Urus SE Performante: il Super SUV sempre più al vertice
Se pensavate che la Urus avesse già toccato il suo apice, ripensateci: Lamborghini alza ancora l’asticella con la Urus SE Performante, la versione più estrema di sempre del Super SUV di Sant’Agata Bolognese. Prestazioni al vertice, precisione chirurgica e — sorpresa — anche più comfort. Un mix che sulla carta sembra impossibile, ma che qui trova quadratura.

Il cuore è il collaudato V8 biturbo 4.0 litri, affiancato dal motore elettrico a magneti permanenti: insieme regalano 812 CV e 1000 Nm di coppia, il valore più alto mai raggiunto da una Urus. Il risultato? Uno 0-100 in appena 3,3 secondi, lo 0-200 in 10,8, e una velocità massima di 312 km/h — numeri che la rendono ufficialmente il Super SUV più veloce al mondo.

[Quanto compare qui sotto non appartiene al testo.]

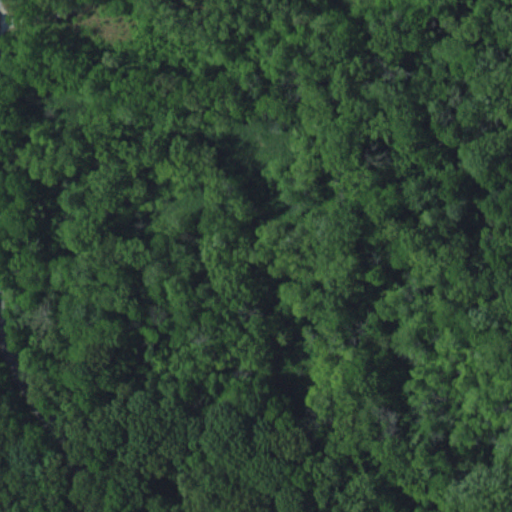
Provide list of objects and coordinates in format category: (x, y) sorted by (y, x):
road: (45, 16)
road: (49, 418)
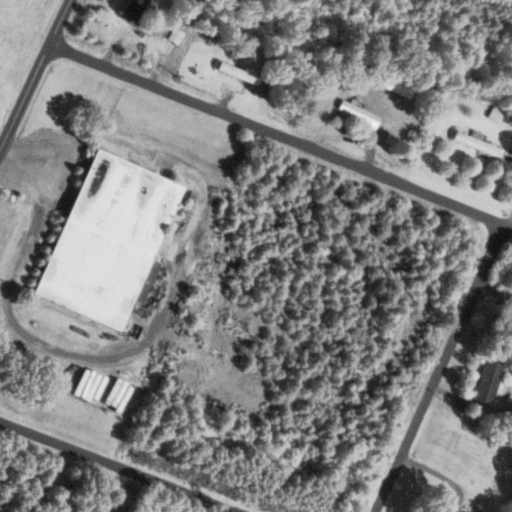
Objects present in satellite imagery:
building: (130, 9)
building: (229, 72)
road: (35, 75)
building: (352, 112)
road: (280, 138)
building: (470, 142)
building: (116, 238)
building: (104, 239)
building: (508, 297)
road: (12, 319)
road: (437, 368)
building: (484, 382)
road: (116, 465)
road: (442, 475)
road: (65, 476)
road: (117, 491)
building: (439, 501)
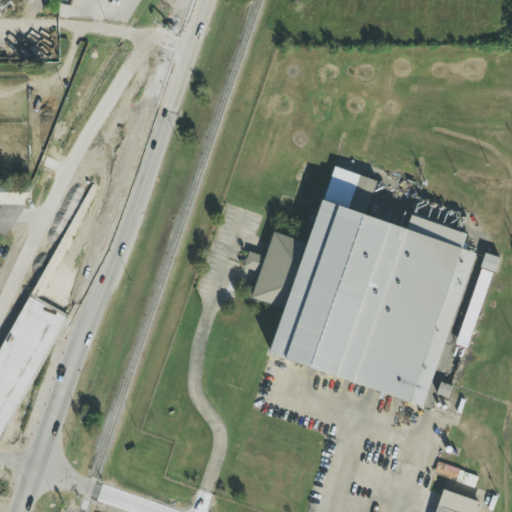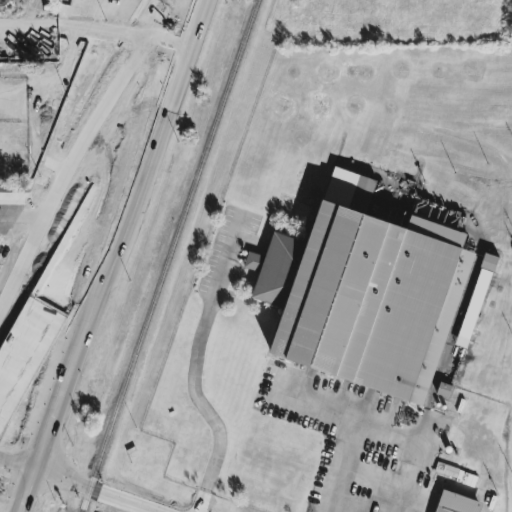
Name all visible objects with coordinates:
road: (108, 11)
road: (157, 18)
road: (28, 23)
road: (102, 30)
road: (147, 96)
road: (171, 100)
road: (66, 171)
building: (437, 215)
railway: (167, 256)
road: (52, 280)
road: (112, 293)
building: (364, 293)
building: (477, 297)
road: (61, 306)
road: (191, 362)
road: (350, 418)
road: (18, 463)
road: (341, 466)
road: (96, 492)
building: (457, 504)
road: (488, 504)
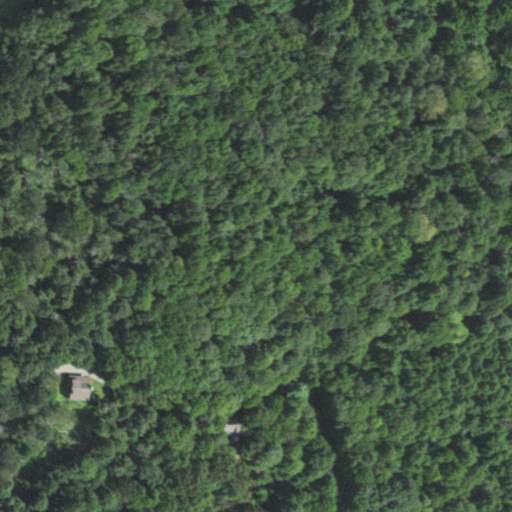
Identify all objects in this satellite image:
building: (71, 385)
building: (81, 386)
building: (230, 428)
road: (124, 435)
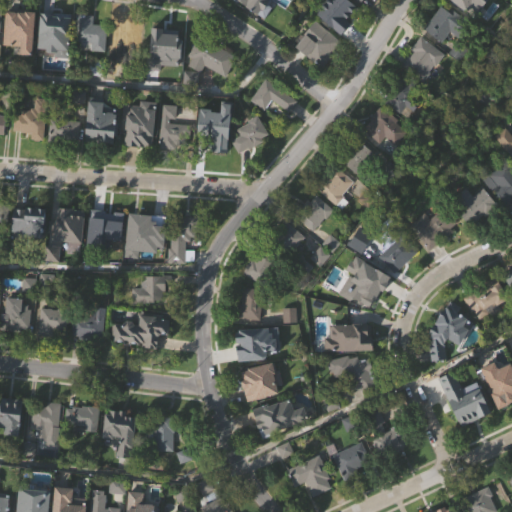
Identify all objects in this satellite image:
road: (186, 0)
building: (359, 0)
building: (382, 1)
building: (477, 1)
building: (271, 4)
building: (496, 4)
building: (256, 8)
building: (356, 11)
building: (338, 13)
building: (254, 23)
building: (446, 23)
building: (55, 24)
building: (475, 24)
building: (19, 29)
building: (89, 33)
building: (127, 37)
building: (165, 41)
building: (339, 41)
building: (318, 43)
road: (262, 44)
building: (445, 55)
building: (210, 56)
building: (0, 57)
building: (422, 57)
building: (23, 61)
building: (57, 64)
building: (92, 64)
building: (104, 68)
building: (129, 68)
building: (167, 72)
building: (319, 74)
building: (212, 89)
building: (424, 89)
building: (400, 94)
building: (272, 96)
building: (114, 100)
building: (32, 119)
building: (99, 121)
building: (2, 123)
building: (139, 123)
building: (384, 126)
building: (275, 127)
building: (211, 128)
building: (405, 128)
building: (171, 129)
building: (64, 130)
building: (250, 134)
building: (102, 152)
building: (3, 153)
building: (32, 153)
building: (142, 156)
building: (386, 157)
building: (173, 158)
building: (359, 159)
building: (66, 160)
building: (212, 160)
building: (396, 164)
building: (250, 165)
road: (130, 178)
building: (503, 179)
building: (334, 187)
building: (361, 188)
building: (473, 204)
building: (313, 212)
building: (502, 213)
building: (3, 214)
building: (337, 215)
building: (27, 222)
building: (68, 224)
building: (146, 226)
building: (103, 227)
building: (433, 227)
building: (475, 235)
road: (226, 236)
building: (181, 238)
building: (5, 243)
building: (316, 243)
building: (289, 247)
building: (398, 248)
building: (31, 252)
building: (106, 256)
building: (436, 256)
building: (70, 257)
building: (146, 264)
building: (260, 265)
building: (290, 268)
road: (103, 270)
building: (183, 270)
building: (333, 273)
building: (510, 277)
building: (54, 283)
building: (398, 284)
building: (322, 286)
building: (370, 286)
building: (150, 289)
building: (259, 297)
building: (485, 300)
building: (250, 304)
building: (509, 307)
building: (365, 313)
building: (15, 315)
building: (153, 319)
building: (52, 321)
building: (89, 326)
building: (364, 329)
building: (489, 330)
building: (142, 331)
road: (401, 331)
building: (446, 332)
building: (251, 334)
building: (249, 342)
building: (18, 346)
building: (54, 351)
building: (273, 352)
building: (90, 354)
road: (462, 358)
building: (143, 360)
building: (449, 360)
building: (352, 368)
building: (354, 372)
building: (258, 373)
road: (105, 377)
building: (260, 381)
building: (500, 383)
building: (356, 401)
building: (465, 404)
building: (9, 411)
building: (262, 411)
building: (500, 412)
building: (45, 416)
building: (82, 417)
building: (278, 418)
road: (321, 419)
building: (466, 429)
building: (120, 431)
building: (332, 431)
building: (160, 434)
building: (389, 435)
building: (13, 446)
building: (281, 446)
building: (84, 447)
building: (49, 451)
building: (122, 461)
building: (350, 461)
building: (162, 466)
road: (117, 473)
building: (391, 473)
building: (311, 475)
road: (437, 477)
building: (31, 478)
building: (286, 480)
building: (511, 482)
building: (354, 489)
building: (67, 501)
building: (310, 501)
building: (478, 502)
building: (99, 503)
building: (138, 503)
building: (25, 505)
building: (216, 507)
building: (0, 508)
building: (511, 508)
building: (3, 509)
building: (443, 510)
building: (208, 511)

Il rapporto peso/potenza scende a un notevole 3 kg/CV, grazie a un uso estensivo della fibra di carbonio su cofano, tetto, archi passaruota, minigonne e diffusore posteriore. Il risultato è un peso a vuoto di 2.473 kg, 32 kg in meno rispetto alla Urus SE. Anche l’estetica ne beneficia: cofano con power dome e prese d’aria “S-Duct”, nuovi cerchi da 23 pollici a Y intersecate, spoiler posteriore più alto e un diffusore da record — il più ampio mai montato su una Urus. Come racconta il Direttore del Design Mitja Borkert, l’obiettivo era dare forma “pura” alle prestazioni, mettendo a nudo il carbonio sia fuori che dentro l’abitacolo.

La vera chicca tecnica è il nuovo sistema AURA a doppia camera d’aria (2K2V): due volumi d’aria distinti gestiscono in modo indipendente la rigidezza degli assi, passando dalla precisione millimetrica in pista al comfort da ammiraglia in un attimo. Il risultato parla chiaro: -55% di rollio in guida sportiva e -25% di vibrazioni rispetto alla precedente Performante.

A dare manforte ci pensa il sensore 6D, mutuato dalla few-off Fenomeno, che lavora in sinergia con il nuovo sistema frenante Integrated Power Brake (IPB): +10% di potenza frenante, +12% di reattività, e uno spazio d’arresto da 200 a 0 km/h sotto i 130 metri.

Oltre a Strada, Sport, Corsa ed EV, debutta la modalità Rally, pensata apposta per divertirsi sullo sterrato. Insomma, la Urus SE Performante non rinuncia proprio a niente: città, pista o gravel road, ha sempre l’abito giusto. Non poteva mancare un impianto di scarico in titanio sviluppato con Akrapovič, con condotti indipendenti tra le due bancate per una nota di scarico più pulita e potente, e un risparmio di circa 10 kg rispetto al sistema precedente. Anche il “bubbling” in rilascio è stato ricalibrato per ogni modalità di guida — più morbido in Sport, più deciso e frequente in Corsa.

Il CEO Stephan Winkelmann non usa mezzi termini nel presentarla, ricordando come tutto sia partito quarant’anni fa dalla leggendaria LM002 e sia proseguito con la Urus concept del 2012.
Con la SE Performante, sostiene, il concetto di Super SUV raggiunge oggi il suo punto più alto.